On Wednesday morning, Bloomberg reported some positive Starbucks news: The corporation had voluntarily disclosed a set of statistics on gender and racial pay equity. The numbers, I was pleasantly surprised to see, show no pay discrepancy between men and women, and also no differences along racial lines (no wonder they voluntarily disclosed them). That’s great, but there is some reason to be skeptical.
As a professional data scientist and an amateur pedant, I’m concerned that the metric Starbucks is using to measure that pay gap, the median, is imperfect for this type of analysis, to the point that it might smooth over real pay equity discrepancies because of the way it is calculated. When Starbucks disclosed its U.K. pay gap (as required by U.K. law), it had to report out both median and mean—those data showed a 5 percent gender discrepancy (favoring men). That’s still certainly better than the average company but is mathematically (I checked) a larger discrepancy than 0. Why does using the mean instead of the median show a greater discrepancy, and which one should you trust? Come along, dear reader, and we’ll learn all about measures of central tendency.
According to Laerd Statistics, “a measure of central tendency is a single value that attempts to describe a set of data by identifying the central position within that set of data.” Mean, median, and mode are measures of central tendency and are the three most used metrics in statistics (and are widely taught in U.S. schools—you surely remember this). They’re useful for quickly comparing two or more sets of information based on the “average” experience in that data set. Each of these three metrics can be a powerful decision-making tool, but they all have ideal use cases and can present significant drawbacks or obscure the truth when used improperly.

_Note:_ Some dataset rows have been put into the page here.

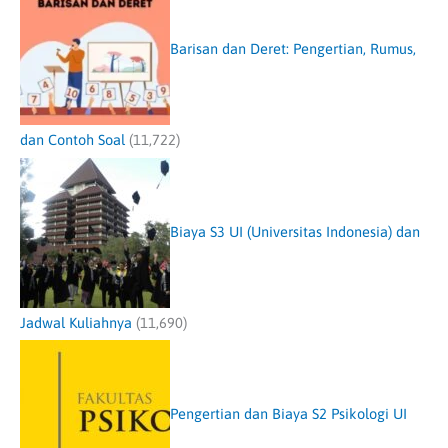
Barisan dan Deret: Pengertian, Rumus,
dan Contoh Soal
(11,722)
Biaya S3 UI (Universitas Indonesia) dan
Jadwal Kuliahnya
(11,690)
Pengertian dan Biaya S2 Psikologi UI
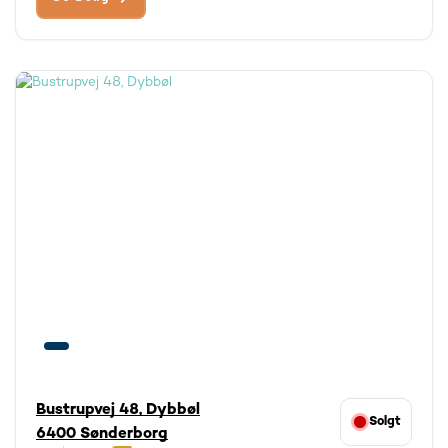
Bustrupvej 48, Dybbøl
Solgt
6400 Sønderborg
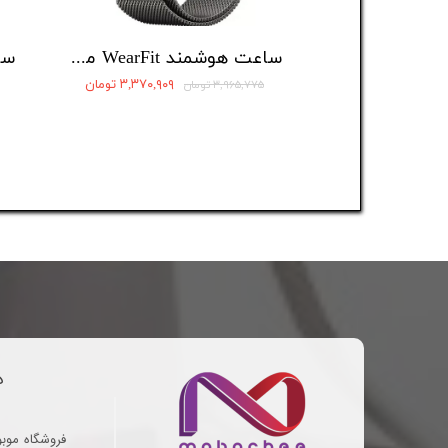
ساعت هوشمند WearFit مدل JW10 Pro Max
۳,۳۷۰,۹۰۹ تومان
۳,۹۶۵,۷۷۵ تومان
د
فروشگاه موب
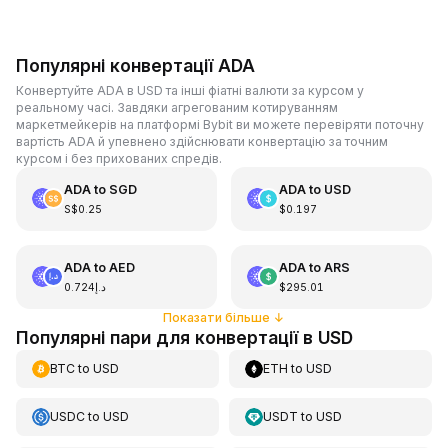
Популярні конвертації ADA
Конвертуйте ADA в USD та інші фіатні валюти за курсом у
реальному часі. Завдяки агрегованим котируванням
маркетмейкерів на платформі Bybit ви можете перевіряти поточну
вартість ADA й упевнено здійснювати конвертацію за точним
курсом і без прихованих спредів.
ADA
to
SGD
ADA
to
USD
S$0.25
$0.197
ADA
to
AED
ADA
to
ARS
د.إ0.724
$295.01
Показати більше
↓
Популярні пари для конвертації в USD
BTC
to
USD
ETH
to
USD
USDC
to
USD
USDT
to
USD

Assessing pay discrepancies requires looking at a big set of numbers to see if, on average, men are paid more than women, or white people are paid more than people of color, etc. To make this assessment, you’re not going to use the mode (the salary most people have); for Starbucks, the modal employee salary is certainly at or close to the entry-level wage. You’re going to want to use the median or the mean. The median is the “middle” value that separates a data set in half, with the higher values on one end and the lower values on the other end. So when Starbucks delivers its data based on the median and says there’s no discrepancy, what the company is really saying is the man who makes the middle amount of all men makes the same amount as the woman who makes the middle amount of all women. Is this proof of no pay discrepancies? Maybe. But it’s not that convincing. We really want to use mean, because that will allow us to unpack discrepancies for higher-wage workers or to look at discrepancies that might compound over time—say, for employees with shared titles where salaries might diverge over time even if the median salary is fixed at entry level.

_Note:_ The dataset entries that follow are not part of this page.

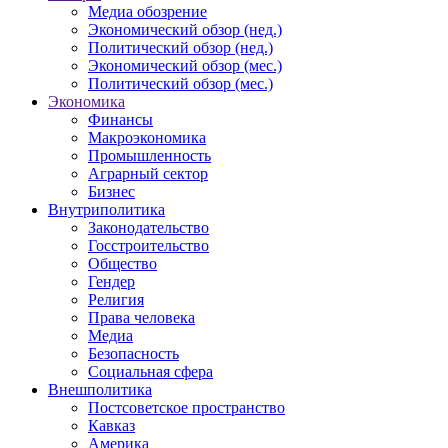
Медиа обозрение
Экономический обзор (нед.)
Политический обзор (нед.)
Экономический обзор (мес.)
Политический обзор (мес.)
Экономика
Финансы
Макроэкономика
Промышленность
Аграрный сектор
Бизнес
Внутриполитика
Законодательство
Госстроительство
Общество
Гендер
Религия
Права человека
Медиа
Безопасность
Социальная сфера
Внешполитика
Постсоветское пространство
Кавказ
Америка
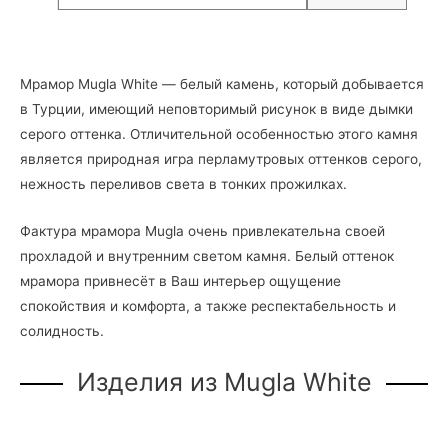
Мрамор Mugla White — белый камень, который добывается
в Турции, имеющий неповторимый рисунок в виде дымки
серого оттенка. Отличительной особенностью этого камня
является природная игра перламутровых оттенков серого,
нежность переливов света в тонких прожилках.
Фактура мрамора Mugla очень привлекательна своей
прохладой и внутренним светом камня. Белый оттенок
мрамора привнесёт в Ваш интерьер ощущение
спокойствия и комфорта, а также респектабельность и
солидность.
Изделия из Mugla White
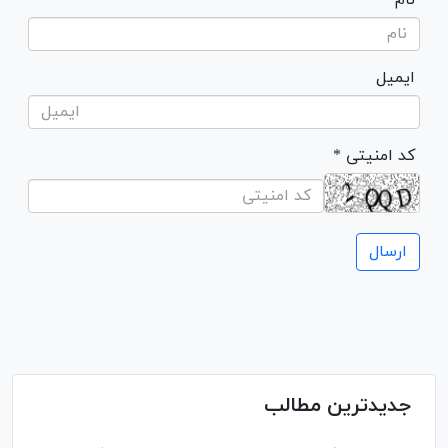
نام
ایمیل
* کد امنیتی
جدیدترین مطالب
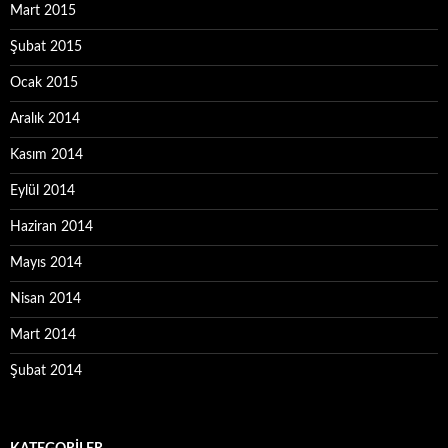
Mart 2015
Şubat 2015
Ocak 2015
Aralık 2014
Kasım 2014
Eylül 2014
Haziran 2014
Mayıs 2014
Nisan 2014
Mart 2014
Şubat 2014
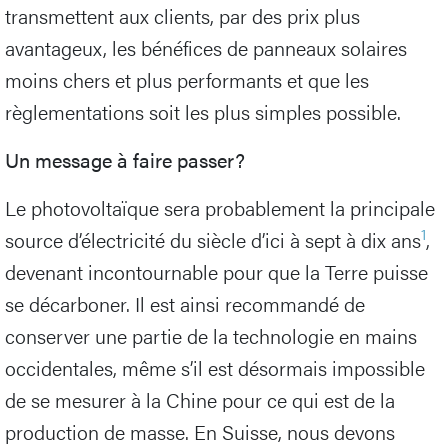
transmettent aux clients, par des prix plus
avantageux, les bénéfices de panneaux solaires
moins chers et plus performants et que les
règlementations soit les plus simples possible.
Un message à faire passer?
Le photovoltaïque sera probablement la principale
1
source d’électricité du siècle d’ici à sept à dix ans
,
devenant incontournable pour que la Terre puisse
se décarboner. Il est ainsi recommandé de
conserver une partie de la technologie en mains
occidentales, même s’il est désormais impossible
de se mesurer à la Chine pour ce qui est de la
production de masse. En Suisse, nous devons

Some analyses intentionally avoid the use of mean because outliers (very high values) can skew the data. For example, if you included the CEO’s pay alongside all the other workers, you could get an arbitrarily high value for average salary. But I’m curious to know what Starbucks’ mean numbers look like for the U.S. because while mean is subject to skew, it’s also the only measure that changes in value if any one data point increases or decreases. In fact, the data set Starbucks is analyzing necessitates the use of mean because of the many different factors that can make pay unequal.

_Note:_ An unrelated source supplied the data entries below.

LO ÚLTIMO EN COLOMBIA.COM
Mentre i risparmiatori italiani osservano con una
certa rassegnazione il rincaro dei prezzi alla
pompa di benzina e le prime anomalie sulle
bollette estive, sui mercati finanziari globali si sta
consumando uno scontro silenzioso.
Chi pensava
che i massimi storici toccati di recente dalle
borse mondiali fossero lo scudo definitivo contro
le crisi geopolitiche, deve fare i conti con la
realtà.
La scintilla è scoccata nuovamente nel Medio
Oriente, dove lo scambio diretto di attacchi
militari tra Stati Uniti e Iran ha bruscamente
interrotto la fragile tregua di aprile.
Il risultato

The “modal” and “median” Starbucks employee is almost certainly an hourly worker who is hired at a set entry-level rate and who doesn’t negotiate compensation, raises, etc. This worker’s hiring managers are also unlikely to have real discretion over individual worker compensation, which means that there wouldn’t be meaningful pay equity problems for the vast majority of Starbucks employees. This would create median statistics that appear equal, even if a discrepancy exists higher up the chain. An even starting salary for managers, for example, could produce a seemingly equal median statistic if true gender gaps start to appear when individuals are promoted or given raises.
To see this, here’s an imaginary data set that visualizes hourly pay for 400 employees, broken out by gender, that could approximate workers at a coffee chain:
In this data set, the median wage (the middle value that splits the data set in half) is $8 per hour for both men and women; if you were just looking at median, you would say that this imaginary company has indeed achieved pay equity. However, the mean hourly wage (the sum of all values divided by the total number of values) is $47.98 for men and $37.58 for women, which means pay for men is, on average, 27 percent higher than pay for women. That’s a big pay gap!
In order to truly decide that Starbucks has achieved a 0 percent gender and racial pay gap, we would need to see mean statistics. I reached out to Starbucks to ask for mean pay equity statistics, but the company hasn’t replied to my request (I’ll update if they do). Perhaps we should just remember to be skeptical of corporations that voluntarily disclose good pay equity numbers without providing a wider range of data. As a data scientist, I’m always wary of relying too heavily on a single statistic and am skeptical of those who present an unnuanced single source of truth.